Are electric vehicles the silver bullet?

In an era where there is a looming climate crisis that brings our very existence into question, it is a matter of little surprise that various stakeholders are involved in initiatives to try and reduce carbon emissions. The automobile sector seems to be increasingly invested in developing electric vehicles. The number of such vehicles has risen fast. According to figures from the World Economic Forum, there are currently more than 3 million of them and sales are growing at close to 75% a year. While these figures can be viewed optimistically with regard to meeting the goals of the Paris Agreement, other concerns regarding electric vehicles and their role in sustainable development need to be addressed.

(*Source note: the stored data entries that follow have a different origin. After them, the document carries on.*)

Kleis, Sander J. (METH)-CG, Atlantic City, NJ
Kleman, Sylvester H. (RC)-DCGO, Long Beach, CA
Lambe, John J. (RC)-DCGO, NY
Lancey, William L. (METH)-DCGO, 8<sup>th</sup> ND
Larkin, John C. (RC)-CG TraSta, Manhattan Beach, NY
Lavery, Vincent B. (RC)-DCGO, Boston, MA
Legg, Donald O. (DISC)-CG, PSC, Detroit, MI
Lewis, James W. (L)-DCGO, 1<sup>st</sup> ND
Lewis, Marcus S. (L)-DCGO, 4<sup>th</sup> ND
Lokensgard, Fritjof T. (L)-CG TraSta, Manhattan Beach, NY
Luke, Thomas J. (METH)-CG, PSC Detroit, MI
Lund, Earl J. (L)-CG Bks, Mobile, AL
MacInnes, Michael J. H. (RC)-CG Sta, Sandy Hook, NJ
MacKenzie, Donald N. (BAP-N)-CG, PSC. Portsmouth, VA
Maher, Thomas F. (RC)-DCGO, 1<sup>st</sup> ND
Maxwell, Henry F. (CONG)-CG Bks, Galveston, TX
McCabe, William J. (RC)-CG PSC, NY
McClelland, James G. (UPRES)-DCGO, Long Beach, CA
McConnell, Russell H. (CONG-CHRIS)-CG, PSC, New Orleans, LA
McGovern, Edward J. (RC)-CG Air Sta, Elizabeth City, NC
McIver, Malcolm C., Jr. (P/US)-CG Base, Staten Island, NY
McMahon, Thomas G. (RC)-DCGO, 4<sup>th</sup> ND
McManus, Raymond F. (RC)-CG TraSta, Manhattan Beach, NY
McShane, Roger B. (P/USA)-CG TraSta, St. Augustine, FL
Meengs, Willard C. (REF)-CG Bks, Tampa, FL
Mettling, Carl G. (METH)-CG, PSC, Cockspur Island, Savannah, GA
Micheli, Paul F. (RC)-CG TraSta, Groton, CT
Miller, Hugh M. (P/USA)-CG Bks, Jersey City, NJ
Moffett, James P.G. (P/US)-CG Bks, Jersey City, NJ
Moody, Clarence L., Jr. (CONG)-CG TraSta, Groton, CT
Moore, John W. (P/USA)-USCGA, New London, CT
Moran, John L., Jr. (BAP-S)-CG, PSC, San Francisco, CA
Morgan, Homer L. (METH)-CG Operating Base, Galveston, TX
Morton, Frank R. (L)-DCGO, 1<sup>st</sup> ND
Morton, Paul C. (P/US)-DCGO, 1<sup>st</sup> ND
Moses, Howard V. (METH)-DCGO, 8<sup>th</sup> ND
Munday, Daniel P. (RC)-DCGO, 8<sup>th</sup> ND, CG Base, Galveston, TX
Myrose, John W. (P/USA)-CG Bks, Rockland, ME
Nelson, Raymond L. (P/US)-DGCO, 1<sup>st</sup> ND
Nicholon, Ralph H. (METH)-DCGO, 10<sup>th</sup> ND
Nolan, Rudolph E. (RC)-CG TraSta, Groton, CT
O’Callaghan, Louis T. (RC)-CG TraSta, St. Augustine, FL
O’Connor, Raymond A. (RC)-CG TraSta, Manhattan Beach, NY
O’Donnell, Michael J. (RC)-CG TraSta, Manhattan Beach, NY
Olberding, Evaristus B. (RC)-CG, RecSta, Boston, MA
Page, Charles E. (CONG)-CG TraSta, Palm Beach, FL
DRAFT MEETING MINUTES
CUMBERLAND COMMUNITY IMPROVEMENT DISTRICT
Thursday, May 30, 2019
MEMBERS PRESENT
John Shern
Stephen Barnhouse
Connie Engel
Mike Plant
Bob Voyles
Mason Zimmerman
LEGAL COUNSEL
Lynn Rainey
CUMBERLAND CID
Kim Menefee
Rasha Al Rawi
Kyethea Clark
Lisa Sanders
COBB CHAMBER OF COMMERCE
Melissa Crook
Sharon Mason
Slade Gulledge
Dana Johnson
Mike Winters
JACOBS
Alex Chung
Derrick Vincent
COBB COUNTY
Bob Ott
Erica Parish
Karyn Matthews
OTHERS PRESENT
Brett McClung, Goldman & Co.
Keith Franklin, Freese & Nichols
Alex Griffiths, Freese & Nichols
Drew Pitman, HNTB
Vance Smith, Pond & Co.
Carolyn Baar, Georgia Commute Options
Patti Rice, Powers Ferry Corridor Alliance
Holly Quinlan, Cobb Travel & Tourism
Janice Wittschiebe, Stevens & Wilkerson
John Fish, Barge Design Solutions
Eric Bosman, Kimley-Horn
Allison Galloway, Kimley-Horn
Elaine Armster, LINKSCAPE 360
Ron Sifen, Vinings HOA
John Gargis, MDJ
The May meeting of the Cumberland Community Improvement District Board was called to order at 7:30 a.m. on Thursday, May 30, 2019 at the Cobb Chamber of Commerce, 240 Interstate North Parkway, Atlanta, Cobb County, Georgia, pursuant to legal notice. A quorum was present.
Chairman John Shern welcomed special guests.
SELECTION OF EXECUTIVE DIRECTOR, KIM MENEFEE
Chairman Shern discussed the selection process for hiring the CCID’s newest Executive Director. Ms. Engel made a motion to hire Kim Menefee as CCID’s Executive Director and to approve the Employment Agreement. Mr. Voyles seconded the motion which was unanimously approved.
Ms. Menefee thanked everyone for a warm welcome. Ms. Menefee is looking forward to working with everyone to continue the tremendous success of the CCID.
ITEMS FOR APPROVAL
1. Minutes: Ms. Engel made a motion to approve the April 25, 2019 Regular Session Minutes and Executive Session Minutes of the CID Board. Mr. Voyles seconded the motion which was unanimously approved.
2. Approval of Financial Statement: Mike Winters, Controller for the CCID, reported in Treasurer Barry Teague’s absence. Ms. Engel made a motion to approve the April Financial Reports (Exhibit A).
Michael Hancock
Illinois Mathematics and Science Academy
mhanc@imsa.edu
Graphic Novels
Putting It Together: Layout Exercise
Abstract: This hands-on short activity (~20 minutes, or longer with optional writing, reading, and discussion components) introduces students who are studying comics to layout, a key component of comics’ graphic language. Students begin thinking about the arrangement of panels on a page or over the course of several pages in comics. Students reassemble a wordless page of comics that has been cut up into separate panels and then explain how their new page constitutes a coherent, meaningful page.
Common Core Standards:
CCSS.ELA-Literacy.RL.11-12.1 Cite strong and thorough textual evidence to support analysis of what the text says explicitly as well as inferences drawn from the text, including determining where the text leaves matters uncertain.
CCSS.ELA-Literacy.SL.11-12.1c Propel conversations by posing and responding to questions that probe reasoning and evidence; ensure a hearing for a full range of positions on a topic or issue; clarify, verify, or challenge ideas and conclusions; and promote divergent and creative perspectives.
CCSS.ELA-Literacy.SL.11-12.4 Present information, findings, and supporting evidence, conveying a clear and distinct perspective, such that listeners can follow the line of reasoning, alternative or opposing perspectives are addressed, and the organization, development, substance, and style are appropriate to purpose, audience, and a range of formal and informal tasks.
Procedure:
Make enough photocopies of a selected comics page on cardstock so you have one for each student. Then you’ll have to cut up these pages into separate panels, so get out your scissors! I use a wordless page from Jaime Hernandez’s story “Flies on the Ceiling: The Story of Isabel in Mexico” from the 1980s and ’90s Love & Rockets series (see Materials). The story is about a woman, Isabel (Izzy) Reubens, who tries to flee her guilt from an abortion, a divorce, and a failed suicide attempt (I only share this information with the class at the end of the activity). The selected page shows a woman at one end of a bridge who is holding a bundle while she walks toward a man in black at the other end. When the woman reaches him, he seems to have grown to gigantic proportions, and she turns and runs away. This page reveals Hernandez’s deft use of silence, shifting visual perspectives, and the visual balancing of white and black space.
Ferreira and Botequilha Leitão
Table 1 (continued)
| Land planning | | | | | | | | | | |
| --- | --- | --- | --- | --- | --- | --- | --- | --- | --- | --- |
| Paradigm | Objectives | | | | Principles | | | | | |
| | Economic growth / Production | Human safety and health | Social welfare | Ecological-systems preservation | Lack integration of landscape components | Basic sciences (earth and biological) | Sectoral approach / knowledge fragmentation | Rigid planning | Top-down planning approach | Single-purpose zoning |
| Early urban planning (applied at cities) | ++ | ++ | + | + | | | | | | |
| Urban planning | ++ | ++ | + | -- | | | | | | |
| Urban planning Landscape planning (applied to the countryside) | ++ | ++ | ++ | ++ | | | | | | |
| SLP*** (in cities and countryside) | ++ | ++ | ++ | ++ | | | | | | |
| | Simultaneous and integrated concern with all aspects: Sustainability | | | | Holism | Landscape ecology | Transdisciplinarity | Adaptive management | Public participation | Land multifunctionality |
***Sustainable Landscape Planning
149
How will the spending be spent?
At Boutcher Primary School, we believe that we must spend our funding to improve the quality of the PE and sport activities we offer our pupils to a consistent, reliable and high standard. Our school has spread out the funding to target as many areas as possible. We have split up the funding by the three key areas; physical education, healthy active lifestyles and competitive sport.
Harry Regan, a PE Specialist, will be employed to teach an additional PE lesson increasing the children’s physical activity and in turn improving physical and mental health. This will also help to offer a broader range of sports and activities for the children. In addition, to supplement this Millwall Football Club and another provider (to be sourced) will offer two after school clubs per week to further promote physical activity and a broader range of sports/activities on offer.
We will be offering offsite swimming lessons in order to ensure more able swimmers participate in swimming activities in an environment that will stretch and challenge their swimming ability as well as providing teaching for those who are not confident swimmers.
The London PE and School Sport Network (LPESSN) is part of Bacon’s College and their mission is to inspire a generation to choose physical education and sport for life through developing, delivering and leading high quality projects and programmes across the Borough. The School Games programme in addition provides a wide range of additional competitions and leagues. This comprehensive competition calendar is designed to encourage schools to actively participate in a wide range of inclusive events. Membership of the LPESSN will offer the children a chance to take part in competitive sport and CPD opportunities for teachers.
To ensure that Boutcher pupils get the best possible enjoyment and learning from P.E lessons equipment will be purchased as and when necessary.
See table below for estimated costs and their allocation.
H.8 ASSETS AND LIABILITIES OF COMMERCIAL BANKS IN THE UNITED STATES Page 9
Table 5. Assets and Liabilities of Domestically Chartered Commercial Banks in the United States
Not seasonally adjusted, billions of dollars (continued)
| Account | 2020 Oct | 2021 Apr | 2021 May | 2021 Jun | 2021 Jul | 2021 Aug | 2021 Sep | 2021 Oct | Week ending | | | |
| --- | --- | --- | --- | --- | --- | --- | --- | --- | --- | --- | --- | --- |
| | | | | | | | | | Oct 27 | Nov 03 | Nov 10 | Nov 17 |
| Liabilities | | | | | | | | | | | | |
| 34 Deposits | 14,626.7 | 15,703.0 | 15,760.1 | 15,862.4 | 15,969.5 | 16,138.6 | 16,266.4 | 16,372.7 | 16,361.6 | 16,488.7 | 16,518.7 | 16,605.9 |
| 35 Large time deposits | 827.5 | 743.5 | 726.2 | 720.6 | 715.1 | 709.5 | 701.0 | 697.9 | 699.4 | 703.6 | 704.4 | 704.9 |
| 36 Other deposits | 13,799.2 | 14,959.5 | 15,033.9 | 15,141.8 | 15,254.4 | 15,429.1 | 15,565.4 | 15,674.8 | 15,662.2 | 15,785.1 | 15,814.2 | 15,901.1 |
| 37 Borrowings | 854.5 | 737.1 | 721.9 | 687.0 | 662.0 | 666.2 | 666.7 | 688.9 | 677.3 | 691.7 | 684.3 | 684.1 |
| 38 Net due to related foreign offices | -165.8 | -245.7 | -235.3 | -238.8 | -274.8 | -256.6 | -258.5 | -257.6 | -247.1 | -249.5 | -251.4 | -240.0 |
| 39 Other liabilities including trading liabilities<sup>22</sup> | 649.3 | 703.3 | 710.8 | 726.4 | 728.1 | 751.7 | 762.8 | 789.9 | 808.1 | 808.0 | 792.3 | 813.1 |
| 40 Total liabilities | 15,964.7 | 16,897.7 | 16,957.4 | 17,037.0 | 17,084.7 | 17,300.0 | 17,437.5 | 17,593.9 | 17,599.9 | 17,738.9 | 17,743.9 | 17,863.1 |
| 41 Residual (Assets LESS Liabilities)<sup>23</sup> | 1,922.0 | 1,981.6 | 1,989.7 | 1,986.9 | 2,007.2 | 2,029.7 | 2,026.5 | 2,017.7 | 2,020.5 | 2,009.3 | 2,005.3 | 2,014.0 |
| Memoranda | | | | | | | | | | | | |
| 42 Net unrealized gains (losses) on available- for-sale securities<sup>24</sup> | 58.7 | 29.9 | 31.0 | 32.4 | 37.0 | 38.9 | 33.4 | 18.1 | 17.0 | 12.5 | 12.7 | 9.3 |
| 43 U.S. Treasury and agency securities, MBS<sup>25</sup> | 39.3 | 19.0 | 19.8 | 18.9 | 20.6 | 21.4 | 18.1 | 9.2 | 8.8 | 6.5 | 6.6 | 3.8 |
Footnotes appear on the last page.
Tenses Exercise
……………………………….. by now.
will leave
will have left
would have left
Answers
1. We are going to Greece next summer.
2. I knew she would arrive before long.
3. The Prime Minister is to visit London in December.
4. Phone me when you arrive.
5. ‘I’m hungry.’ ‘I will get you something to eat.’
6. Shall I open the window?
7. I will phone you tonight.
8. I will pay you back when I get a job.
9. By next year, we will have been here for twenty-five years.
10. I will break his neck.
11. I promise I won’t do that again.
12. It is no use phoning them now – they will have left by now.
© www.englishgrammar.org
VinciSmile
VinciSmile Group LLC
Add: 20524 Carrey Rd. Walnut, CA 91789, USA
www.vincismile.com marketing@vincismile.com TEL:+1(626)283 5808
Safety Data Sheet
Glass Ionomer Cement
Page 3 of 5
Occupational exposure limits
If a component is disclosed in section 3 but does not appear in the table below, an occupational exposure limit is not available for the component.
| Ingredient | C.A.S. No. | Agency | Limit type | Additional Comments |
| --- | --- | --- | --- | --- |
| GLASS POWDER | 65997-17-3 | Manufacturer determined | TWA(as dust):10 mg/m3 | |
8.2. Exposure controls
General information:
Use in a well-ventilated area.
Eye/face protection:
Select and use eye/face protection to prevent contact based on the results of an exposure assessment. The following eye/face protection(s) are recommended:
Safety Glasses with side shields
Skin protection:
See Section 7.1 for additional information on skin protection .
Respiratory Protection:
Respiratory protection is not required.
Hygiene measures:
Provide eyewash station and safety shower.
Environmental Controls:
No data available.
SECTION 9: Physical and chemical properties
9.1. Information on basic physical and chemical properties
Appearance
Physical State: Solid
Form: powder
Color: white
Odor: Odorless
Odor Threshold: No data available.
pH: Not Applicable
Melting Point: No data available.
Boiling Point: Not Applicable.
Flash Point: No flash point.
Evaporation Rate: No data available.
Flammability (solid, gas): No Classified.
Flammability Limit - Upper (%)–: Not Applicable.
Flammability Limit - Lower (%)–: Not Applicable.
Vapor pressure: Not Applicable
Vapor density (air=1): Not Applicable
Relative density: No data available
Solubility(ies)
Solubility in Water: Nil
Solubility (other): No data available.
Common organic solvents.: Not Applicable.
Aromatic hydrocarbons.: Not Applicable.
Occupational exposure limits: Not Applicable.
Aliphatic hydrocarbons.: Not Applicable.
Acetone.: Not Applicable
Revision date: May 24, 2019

The batteries required for electric vehicles require a number of minerals, including dysprosium, neodymium, manganese, cobalt and lithium. Looking at the extraction processes of some of these, provides a very different insight into the sustainability aspect of electric vehicles.

For instance, lithium is found in the brine of salt flats. Most of the world’s lithium is extracted from South America, from underground pools. In Chile’s Atacama Desert, this has led to a situation where miners have used up much needed groundwater in arid regions at the cost of local communities. The world’s two largest lithium miners, Albemarle Corporation and Soc. Quimica & Minera de Chile SA, are both accused of causing depletion of groundwater levels. Considering that the batteries are the most expensive component of an electric vehicle, it is in everyone’s interest to mine more lithium in order to keep prices low.

The process of cobalt extraction raises a different kind of concern. At present, Congo is responsible for 70% of the global output of the mineral. About a quarter of this is produced by artisanal miners. A report by Amnesty suggests that the use of child labour is prevalent in the extraction of cobalt. Miners as young as 7 suffer from chronic lung disease caused by exposure to cobalt dust. To make matters worse, it is often difficult for final buyers to trace the origin of cobalt since it is procured in a refined form.

There is little doubt that electric vehicle sales will continue to rise. The International Energy Agency forecasts that by 2030, there will be 125 million such vehicles in use worldwide. There have been efforts made to recycle cobalt but much less so for lithium. Major players like BMW, Daimler and Renault have agreed to release supply chain data, which could foster transparency regarding mineral extraction. Another option to consider would be deep-sea mining but that would almost certainly have a negative impact on marine biodiversity. Of course, it cannot be denied that electric vehicles have a major role to play in limiting global warming. However, in our quest to find energy-efficient mobility solutions, we clearly need to think beyond just reducing carbon emissions.